# Had some fun today



## blhunter3

I had the itch to get bowfishing. I missed alot of last year due to the late start in the field and Im afraid the same thing will happen again

Got one right off the bat. Shot four times total only got one, though I did hit another one, but he pulled off.










Bob the goose is helping me look for more fish.


















And here are some ugly swans. I have only seen 3 swans in Battle Lake for the last 6 years, and now they are all over.


----------



## MN goose killa

nice work!


----------



## carp_killer

nice joe. did whitehorse get one? and bob the goose is dead now   good old bob wasnt spose to die


----------



## blhunter3

He was in Fargo, and someone stole my goose!!!!


----------



## rednek

was it banded :lol: nice work :beer:


----------



## blhunter3

rednek said:


> was it banded :lol: nice work :beer:


No :******: I looked when it was alive.


----------



## carp_killer

o ya joe i forgot to tell ya that i took his neck collar off last weekend since he wasnt looking so great and i didnt want you to get it :lol: it looks good on my lanyard 8)


----------



## rednek

yea and that $100 reward band looks sweet on mine :lol:


----------



## blhunter3

Well we will have to wait for a swan to die to get a band then, when them nasty things where standing on the ice there was something shiny on ones leg.


----------



## weasle414

What About Bob?


----------



## rednek

he kicked the bucket


----------



## blhunter3

Bob had a broken wing and froze to death and someone stole him from the dock.


----------



## weasle414

Poor Bob


----------



## carp_killer

bl now you want to kill trudy the swan  i cant have my favorite goose and my favorite swan die in the same year 8)


----------



## rednek

then you better not envite me out there again :lol:


----------



## blhunter3

trapper_2 said:


> bl now you want to kill trudy the swan  i cant have my favorite goose and my favorite swan die in the same year 8)


Grow a pair good lord. 8)


----------



## carp_killer

we can kill trudy if you eat her then bl :lol:


----------



## blhunter3

I am never eat a swan again as long as I live.


----------



## weasle414

Lol, what does swan taste like BL? Refresh our memories a bit :lol:


----------



## blhunter3

Swan taste like crap. NO ifs, ands, or buts about it.


----------



## carp_killer

but wouldnt it be worth it for that band  ill even show you the one with a neck collar if you will eat it and its still around


----------



## blhunter3

A neck collar isn't even worth eating that horrid creature.


----------



## weasle414

So BL kills it, Trapper eats it! Problem solved. But how are you guys going to *LEGALLY* get a swan?? :-?


----------



## blhunter3

weasle414 said:


> So BL kills it, Trapper eats it! Problem solved. But how are you guys going to *LEGALLY* get a swan?? :-?

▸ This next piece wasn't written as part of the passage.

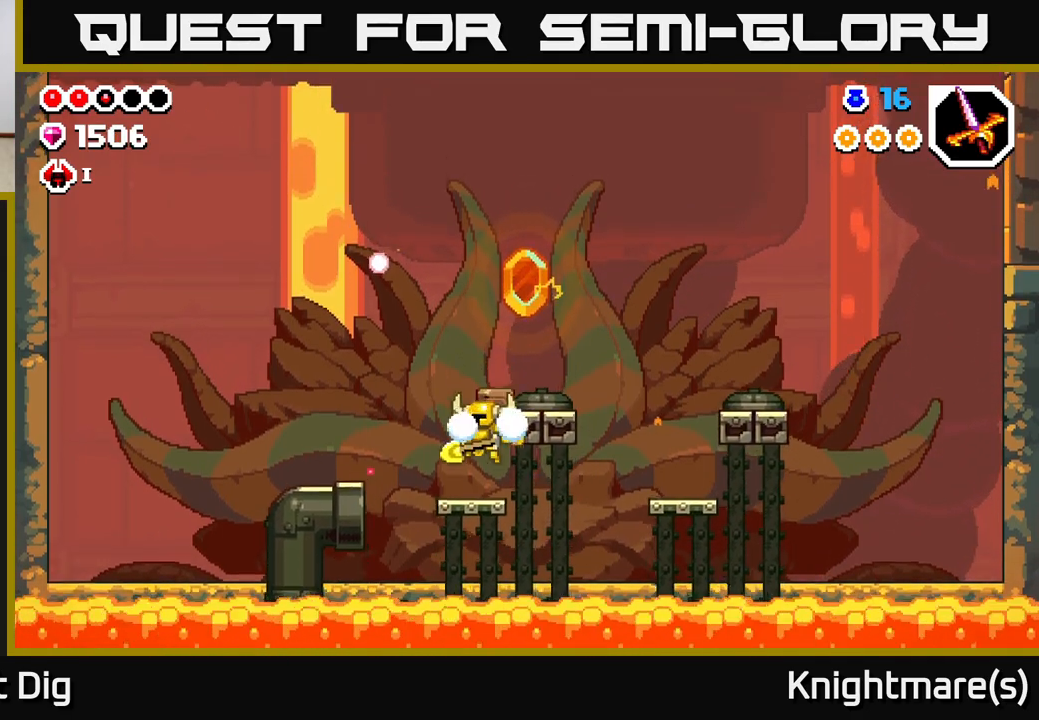
{"buttons": [], "left_stick": "right", "right_stick": "center", "events": [[183, "A", "down"], [250, "left_stick", "right"], [450, "A", "up"]]}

Go to ND or say it was going to attack us. :beer:


----------



## weasle414

Haha, alright.. Well I'm not going to say a swan was attacking me anytime soon and I can't afford to go to ND so I guess I'll leave the swanning up to you guys out west.


----------



## carp_killer

ok well heres the plan weasle i just came up with this genious idea a little bit ago. im gunna take my retriever make a lasso in the line and wait for him to come swimming along quick throw it over his head pull him in bl gets the band off of it and i cut the string loose swan flys away and lives happily ever after with out the anooying piece of metal on his foot. :lol: and of course then we have a band and how many people would be able to tell a story like that before :lol:


----------



## blhunter3

How about you get the band off, I think them things bite.


----------



## carp_killer

well ill bring some tape and we will do like they do for the alligators just wrap its beak up for a few seconds


----------



## blhunter3

Sounds good. I don't think anyone else venture's into the bowfishing forum except rednek, wealse, you and I.


----------



## carp_killer

hick and soggysandwich come in here to but i think thats it


----------



## rednek

> blhunter3
> I don't think anyone else venture's into the bowfishing forum except rednek, wealse, you and I.


 :lol: yea no kiddin.... well i see soggy on here once in awhile

give me alittle while i got to pick up wealse and well meet you guys up there. wealse has some experience chasein waterfowl.


----------



## carp_killer

if you 2 are coming all 4 of us are sure to wind up dead


----------



## rednek

but it would be one he!! of a story about us :lol:


----------



## weasle414

Tim, I gotta bring Biggy with, too. Remember, he's the one who actually tackled the goose... I just helped to corner it on somebodys porch.


----------



## carp_killer

remind me again why i bowfish with you 2 or even claim i know you :lol:

this thread is a perfect example of how much we need spring to hurry up we go from shooting tullibee to wrestling geese and swans to get a band


----------



## rednek

> trapper_2 Posted: Wed Jan 14, 2009 8:34 pm Post subject:
> 
> --------------------------------------------------------------------------------
> 
> remind me again why i bowfish with you 2 or even claim i know you


 because you always go home laughin :beer:



> trapper_2 Posted: Wed Jan 14, 2009 8:34 pm Post subject:
> 
> --------------------------------------------------------------------------------
> 
> this thread is a perfect example of how much we need spring to hurry up we go from shooting tullibee to wrestling geese and swans to get a band


ha ha ha no kidding, this 20 below crap is gettin old


----------



## carp_killer

o ya thats right i forgot that was the reason 

-20 would feel like a heat wave here my thermometer said -- this morning when i woke up at 630 and im pretty sure it goes to -35 before it does that i like those 70 degree days myself


----------



## rednek

yea, but you my friend dont have to work outside in this. you get to sit in a nice warm classroom and i have to stand on a loader 30 ft in the air to load airplains


----------



## weasle414

Where's Al Gore and his "global warming" now?! He promised it'd get warmer that a-hole!!!


----------



## carp_killer

ya no kidding this global warming needs to hurry up. i vote we tie him to a tree in his shorts and t shirt today and we will see how much he thinks the earth is warming then but i sure wish it was

nice warm classroom hahaha more like wear a jacket since its so dam cold in the school


----------



## rednek

global warmin :lol:



> trapper_2 Posted: Thu Jan 15, 2009 11:27 am Post subject:
> 
> --------------------------------------------------------------------------------
> nice warm classroom hahaha more like wear a jacket since its so dam cold in the school


sh!t i will trade ya. im sick of bein outside


----------